TASK REQUIREMENTS: Of the lines below, copy those that hold the word "halinde".

Collected data:
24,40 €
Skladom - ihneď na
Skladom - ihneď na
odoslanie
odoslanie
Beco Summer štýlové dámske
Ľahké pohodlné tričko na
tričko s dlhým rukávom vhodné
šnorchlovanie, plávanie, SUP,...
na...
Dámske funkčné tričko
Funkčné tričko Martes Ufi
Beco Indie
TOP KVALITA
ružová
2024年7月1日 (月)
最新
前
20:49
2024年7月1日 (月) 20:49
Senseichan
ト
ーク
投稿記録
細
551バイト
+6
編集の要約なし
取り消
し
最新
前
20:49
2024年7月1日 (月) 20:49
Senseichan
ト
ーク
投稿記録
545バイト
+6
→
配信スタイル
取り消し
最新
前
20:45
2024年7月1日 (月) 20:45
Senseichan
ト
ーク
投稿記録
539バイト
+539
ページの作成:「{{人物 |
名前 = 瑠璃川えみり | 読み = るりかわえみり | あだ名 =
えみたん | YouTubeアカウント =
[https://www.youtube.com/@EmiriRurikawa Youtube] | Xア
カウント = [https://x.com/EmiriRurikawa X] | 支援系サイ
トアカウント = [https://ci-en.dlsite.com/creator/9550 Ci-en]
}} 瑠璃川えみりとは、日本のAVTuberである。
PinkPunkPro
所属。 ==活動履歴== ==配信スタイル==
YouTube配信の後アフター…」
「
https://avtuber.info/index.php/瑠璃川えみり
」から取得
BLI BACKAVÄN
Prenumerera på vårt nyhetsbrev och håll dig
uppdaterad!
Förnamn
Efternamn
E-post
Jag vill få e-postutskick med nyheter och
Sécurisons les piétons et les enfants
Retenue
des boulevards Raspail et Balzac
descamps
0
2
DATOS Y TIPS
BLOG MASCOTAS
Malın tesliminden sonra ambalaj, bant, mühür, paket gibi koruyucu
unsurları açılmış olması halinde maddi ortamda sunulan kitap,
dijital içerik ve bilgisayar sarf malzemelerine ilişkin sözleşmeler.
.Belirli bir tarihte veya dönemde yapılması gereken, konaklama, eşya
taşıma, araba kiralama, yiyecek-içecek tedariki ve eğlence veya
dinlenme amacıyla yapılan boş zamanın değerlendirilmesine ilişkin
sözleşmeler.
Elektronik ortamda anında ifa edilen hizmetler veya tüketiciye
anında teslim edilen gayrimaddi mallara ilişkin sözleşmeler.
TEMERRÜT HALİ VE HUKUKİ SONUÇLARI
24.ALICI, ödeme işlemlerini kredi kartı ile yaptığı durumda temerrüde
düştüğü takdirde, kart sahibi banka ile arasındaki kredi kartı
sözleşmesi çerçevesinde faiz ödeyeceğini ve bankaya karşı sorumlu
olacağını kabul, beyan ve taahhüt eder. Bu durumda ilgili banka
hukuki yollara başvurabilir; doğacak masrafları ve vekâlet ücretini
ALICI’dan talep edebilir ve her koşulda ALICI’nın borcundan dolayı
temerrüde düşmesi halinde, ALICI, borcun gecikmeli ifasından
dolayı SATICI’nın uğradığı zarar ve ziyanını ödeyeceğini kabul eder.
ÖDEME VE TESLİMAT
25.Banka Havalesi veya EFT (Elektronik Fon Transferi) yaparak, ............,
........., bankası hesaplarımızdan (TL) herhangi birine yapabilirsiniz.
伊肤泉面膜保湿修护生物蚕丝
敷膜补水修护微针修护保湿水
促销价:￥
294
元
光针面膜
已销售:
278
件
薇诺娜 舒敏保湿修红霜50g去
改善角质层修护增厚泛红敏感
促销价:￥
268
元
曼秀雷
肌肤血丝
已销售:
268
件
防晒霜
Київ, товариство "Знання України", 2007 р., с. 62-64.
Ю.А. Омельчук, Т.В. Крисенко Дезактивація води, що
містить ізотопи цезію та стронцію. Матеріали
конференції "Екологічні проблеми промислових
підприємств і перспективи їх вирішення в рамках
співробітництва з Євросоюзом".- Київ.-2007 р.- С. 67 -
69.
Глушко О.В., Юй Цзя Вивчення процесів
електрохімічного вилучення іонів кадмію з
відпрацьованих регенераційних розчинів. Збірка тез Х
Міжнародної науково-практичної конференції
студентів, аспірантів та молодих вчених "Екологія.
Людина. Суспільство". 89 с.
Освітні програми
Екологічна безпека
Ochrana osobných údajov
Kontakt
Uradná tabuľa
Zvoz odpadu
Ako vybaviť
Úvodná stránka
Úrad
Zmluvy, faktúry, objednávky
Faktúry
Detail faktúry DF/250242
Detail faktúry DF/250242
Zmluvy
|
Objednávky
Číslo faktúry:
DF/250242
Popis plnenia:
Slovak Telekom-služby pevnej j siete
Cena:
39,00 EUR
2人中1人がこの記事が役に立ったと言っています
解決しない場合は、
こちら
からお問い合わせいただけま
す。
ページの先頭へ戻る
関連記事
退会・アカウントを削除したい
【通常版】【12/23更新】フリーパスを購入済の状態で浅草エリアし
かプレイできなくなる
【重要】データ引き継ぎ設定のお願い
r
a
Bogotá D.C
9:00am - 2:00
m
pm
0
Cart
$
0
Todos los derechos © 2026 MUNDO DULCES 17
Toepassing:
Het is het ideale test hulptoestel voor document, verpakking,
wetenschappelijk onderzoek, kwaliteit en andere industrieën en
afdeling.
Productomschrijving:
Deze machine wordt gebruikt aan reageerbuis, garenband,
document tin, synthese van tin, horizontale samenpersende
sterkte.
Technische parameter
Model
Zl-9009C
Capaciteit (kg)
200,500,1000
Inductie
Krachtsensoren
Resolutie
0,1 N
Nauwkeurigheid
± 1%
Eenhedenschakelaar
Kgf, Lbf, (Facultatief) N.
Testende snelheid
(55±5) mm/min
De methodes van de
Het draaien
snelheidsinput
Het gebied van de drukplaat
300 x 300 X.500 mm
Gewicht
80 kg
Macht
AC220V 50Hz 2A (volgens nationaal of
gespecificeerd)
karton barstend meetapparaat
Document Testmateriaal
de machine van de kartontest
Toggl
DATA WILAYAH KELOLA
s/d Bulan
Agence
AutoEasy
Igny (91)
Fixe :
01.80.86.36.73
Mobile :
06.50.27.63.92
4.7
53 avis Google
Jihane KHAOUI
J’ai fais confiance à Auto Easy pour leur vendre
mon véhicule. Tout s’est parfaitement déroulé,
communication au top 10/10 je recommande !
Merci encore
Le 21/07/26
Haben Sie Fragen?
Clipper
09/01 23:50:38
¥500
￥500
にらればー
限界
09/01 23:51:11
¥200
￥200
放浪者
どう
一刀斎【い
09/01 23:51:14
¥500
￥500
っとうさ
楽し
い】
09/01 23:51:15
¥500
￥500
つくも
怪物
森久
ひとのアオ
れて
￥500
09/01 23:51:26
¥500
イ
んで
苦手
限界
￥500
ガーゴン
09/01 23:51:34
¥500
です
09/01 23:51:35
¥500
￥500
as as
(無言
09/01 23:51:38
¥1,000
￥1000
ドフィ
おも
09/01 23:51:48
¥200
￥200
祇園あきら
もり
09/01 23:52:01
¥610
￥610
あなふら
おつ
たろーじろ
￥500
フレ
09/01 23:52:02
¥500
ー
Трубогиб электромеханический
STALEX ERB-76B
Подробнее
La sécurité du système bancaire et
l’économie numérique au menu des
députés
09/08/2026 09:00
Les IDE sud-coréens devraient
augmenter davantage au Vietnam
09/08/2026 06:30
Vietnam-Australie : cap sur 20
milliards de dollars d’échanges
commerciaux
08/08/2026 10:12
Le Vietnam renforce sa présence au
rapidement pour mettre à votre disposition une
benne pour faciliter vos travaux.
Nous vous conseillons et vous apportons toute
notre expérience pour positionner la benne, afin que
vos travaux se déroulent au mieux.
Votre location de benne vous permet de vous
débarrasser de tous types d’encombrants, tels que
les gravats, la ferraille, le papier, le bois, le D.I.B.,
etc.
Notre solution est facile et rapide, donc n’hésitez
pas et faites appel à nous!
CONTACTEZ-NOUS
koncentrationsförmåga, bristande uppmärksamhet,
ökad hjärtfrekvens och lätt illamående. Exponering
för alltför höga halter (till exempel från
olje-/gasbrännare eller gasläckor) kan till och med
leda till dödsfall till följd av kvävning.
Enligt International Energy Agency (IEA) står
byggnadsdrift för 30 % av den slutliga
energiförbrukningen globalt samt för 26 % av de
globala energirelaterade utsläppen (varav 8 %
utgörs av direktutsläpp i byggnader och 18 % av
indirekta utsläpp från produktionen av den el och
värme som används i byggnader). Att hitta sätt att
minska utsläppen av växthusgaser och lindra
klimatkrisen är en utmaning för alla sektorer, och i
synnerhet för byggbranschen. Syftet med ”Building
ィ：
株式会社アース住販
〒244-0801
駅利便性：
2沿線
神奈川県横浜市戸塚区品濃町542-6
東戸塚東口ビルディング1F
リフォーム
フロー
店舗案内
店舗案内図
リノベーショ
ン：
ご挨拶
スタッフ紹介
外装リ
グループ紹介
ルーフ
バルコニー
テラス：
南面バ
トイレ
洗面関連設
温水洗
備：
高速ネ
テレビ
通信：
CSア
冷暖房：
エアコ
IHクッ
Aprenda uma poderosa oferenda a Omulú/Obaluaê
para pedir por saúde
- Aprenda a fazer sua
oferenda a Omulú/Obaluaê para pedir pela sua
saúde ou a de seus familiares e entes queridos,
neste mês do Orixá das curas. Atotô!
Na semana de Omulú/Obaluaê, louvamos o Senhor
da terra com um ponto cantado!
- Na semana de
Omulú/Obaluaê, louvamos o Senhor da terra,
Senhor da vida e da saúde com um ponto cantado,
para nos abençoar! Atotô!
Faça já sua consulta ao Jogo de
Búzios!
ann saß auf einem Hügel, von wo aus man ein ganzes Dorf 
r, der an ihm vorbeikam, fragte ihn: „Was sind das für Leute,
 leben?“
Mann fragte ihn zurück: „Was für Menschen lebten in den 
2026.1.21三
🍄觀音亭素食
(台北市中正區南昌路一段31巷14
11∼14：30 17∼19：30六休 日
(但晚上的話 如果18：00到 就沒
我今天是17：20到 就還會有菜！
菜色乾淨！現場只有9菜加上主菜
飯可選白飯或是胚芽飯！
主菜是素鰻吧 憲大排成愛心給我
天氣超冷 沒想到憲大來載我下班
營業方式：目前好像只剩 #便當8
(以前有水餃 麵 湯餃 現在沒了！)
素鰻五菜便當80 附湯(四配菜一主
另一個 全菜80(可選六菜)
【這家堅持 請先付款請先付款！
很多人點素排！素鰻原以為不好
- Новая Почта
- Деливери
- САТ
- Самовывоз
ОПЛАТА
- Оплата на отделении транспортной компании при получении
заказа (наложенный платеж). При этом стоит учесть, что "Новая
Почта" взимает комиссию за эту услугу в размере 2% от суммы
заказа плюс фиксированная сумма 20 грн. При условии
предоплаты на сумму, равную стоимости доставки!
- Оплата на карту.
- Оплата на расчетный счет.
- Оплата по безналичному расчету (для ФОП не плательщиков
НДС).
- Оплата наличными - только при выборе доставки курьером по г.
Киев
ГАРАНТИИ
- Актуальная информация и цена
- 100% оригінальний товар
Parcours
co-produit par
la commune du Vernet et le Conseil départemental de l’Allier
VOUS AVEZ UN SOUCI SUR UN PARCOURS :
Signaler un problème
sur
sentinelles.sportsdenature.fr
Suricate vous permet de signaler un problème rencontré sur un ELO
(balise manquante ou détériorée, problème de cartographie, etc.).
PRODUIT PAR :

RESULT FOR THIS TASK:
unsurları açılmış olması halinde maddi ortamda sunulan kitap,
temerrüde düşmesi halinde, ALICI, borcun gecikmeli ifasından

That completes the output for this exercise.